Basta a menor menção de que algum condutor vá estacionar nas poucas e disputadíssimas vagas da Rua Amazonas, entre as ruas Espírito Santo e Pedro Américo, para que apareçam.
Num gesto cordial, oferecem com exclusividade um espaço da via, que se entende ser pública. Junto com a recepção amiga ao potencial cliente, vem o pedido: “Vai ao hospital? Posso ficar de olho”. A cordialidade tem um preço. E, caso a resposta seja negativa, todo o bom trato se esvai.
Guardador chega a bloquear parcialmente o trânsito para que motoristas possam parar perto do hospital. Os guardadores de carros – popularmente chamados de flanelinhas – estão nas vias atraídos pelo elevado número de pessoas que circulam pela região do Hospital Ana Costa. Eles aproveitam as escassas vagas próximas à unidade e a outras clínicas médicas do local para faturar.

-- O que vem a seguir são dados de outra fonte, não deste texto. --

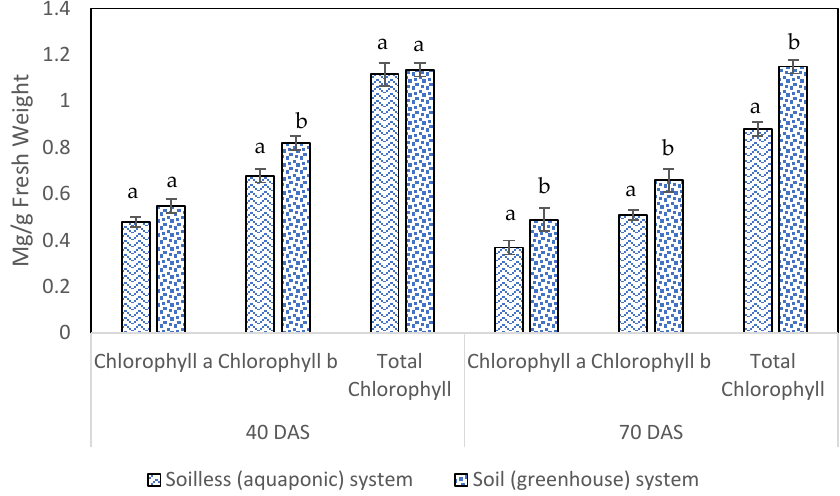
Figure 2. Chlorophyll contents of Ocimum basilicum in (aquaponic) and soil (greenhouse) systems at 40 and 70 DAS. Values are given as mean ± SD of seven samples in each group. Values that do not share a common superscript (a, b) differ significantly at p ≤ 0.05 using t -test.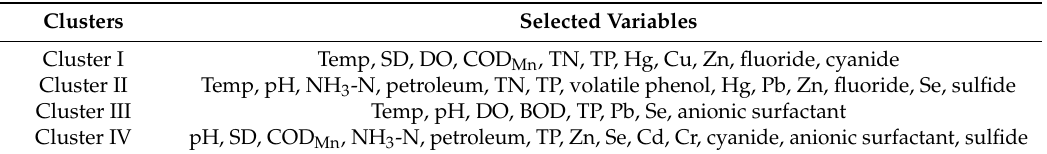
Table 4. The results of input variables selected from 23 parameters for each cluster.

Embora não exista uma tabela com valores fechados, o pagamento abaixo do esperado pelos serviços pode provocar reação adversa dos flanelinhas. Retaliações são frequentes, conforme afirmam moradores ao entorno. “É um absurdo. Eles loteiam a rua, e a gente fica refém dentro de nossas casas. A rua é realmente deles”, diz uma dona de casa, sob anonimato. “Melhor não dar o nome: moro perto e tenho medo de ser incomodada”, continua.
Esquema
Recentemente, A Tribuna acompanhou a atividade de três flanelinhas na quadra final da Rua Amazonas.O ponto de trabalho é facilmente reconhecido por cadeiras instaladas na calçada e ocupadas por eles. No escritório improvisado e a céu aberto, são distribuídos os espaços pelos quais eles serão responsáveis.
Cada um tem sua clientela. Para não haver confusão na hora de receber por cuidar do carro, diferentes folhas de árvores indicam qual flanelinha está cuidando do veículo. Apesar de rudimentar, o sistema impede eventuais conflitos entre eles.

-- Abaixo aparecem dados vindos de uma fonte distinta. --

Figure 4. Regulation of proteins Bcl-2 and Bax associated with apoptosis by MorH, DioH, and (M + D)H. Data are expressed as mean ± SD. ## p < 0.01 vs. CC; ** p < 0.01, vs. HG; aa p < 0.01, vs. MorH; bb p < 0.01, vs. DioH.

São prestativos e, assim que um condutor aciona a seta para estacionar, vão longo oferecendo ajuda. Apontam a vaga e indicam a melhor forma de parar no espaço demarcado. Para completar, colocam-se na via, obstruindo o trânsito, a fim de facilitar a baliza do motorista. A rua também é temporariamente interrompida na saída dos veículos.
“Agem como verdadeiros agentes de trânsito. Em breve, vão começar a multar os carros”, ironiza a dona de casa Maria Izabel Bernardes.

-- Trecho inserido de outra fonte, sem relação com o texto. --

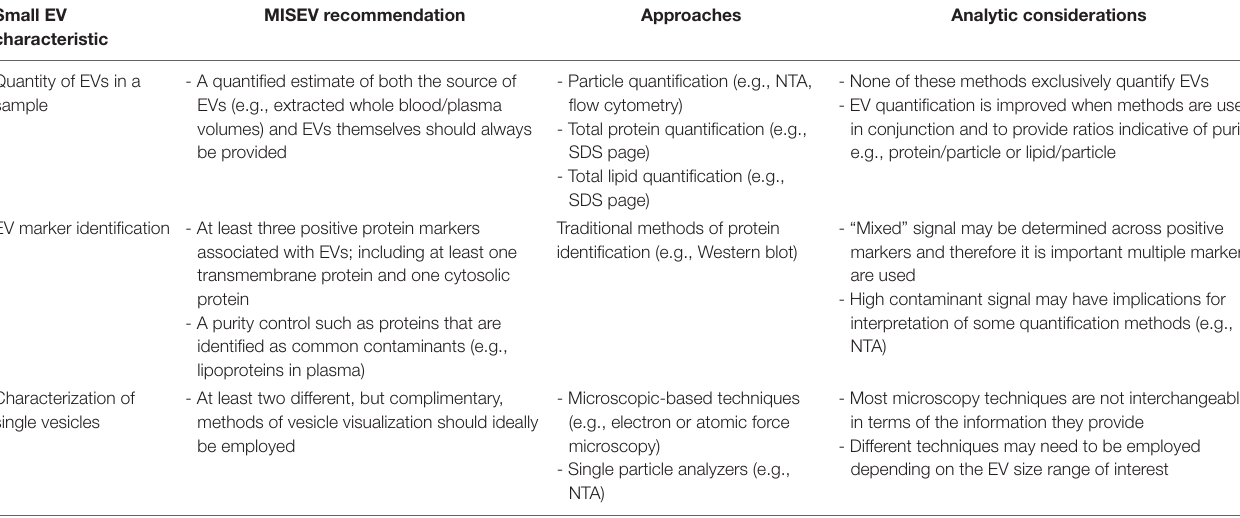
TABLE 1 | Summary of the minimal information for the study of extracellular vesicles (MISEV)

Ambulantes próximos ao local afirmam observar constantes abusos por parte dos flanelinhas nas redondezas.
“São velhos conhecidos da rua, não há quem não os conheça. Recusar-se a pagar é pior”, diz um comerciante, também sem se identificar.
Lixão
Para moradores, a situação da via remete a um estado preocupante.
“A impressão é a de que moro em um verdadeiro lixão. O cheiro de urina é insuportável”, relata um morador, igualmente sob anonimato.
Outro vizinho, que também não quer ter sua identidade revelada, sustenta que há uso de entorpecentes a qualquer hora do dia.
“Eles passam o dia inteiro consumindo drogas, bebendo e alguns se aproveitam da situação para roubar os carros”, cita.
Poucas vagas
É praticamente impossível estacionar no trecho sem que os guardadores exijam dinheiro para que o veículo possa permanecer na vaga pública. Além do constrangimento, o condutor precisa ter paciência a fim de negociar o menor valor.
“Dou alguns trocados assim que estou quase indo. Como já estou com o motor (do carro) ligado, fica mais fácil ir”, ensina o pensionista João Franco.
Quem não quer pagar pela vaga precisa rodar pelas vias próximas. Contudo, a medida talvez possa não surtir efeito, devido à falta de espaços para deixar os carros nas ruas. A alternativa é utilizar três estacionamentos privados (um deles, de um hipermercado) localizados no entorno do hospital.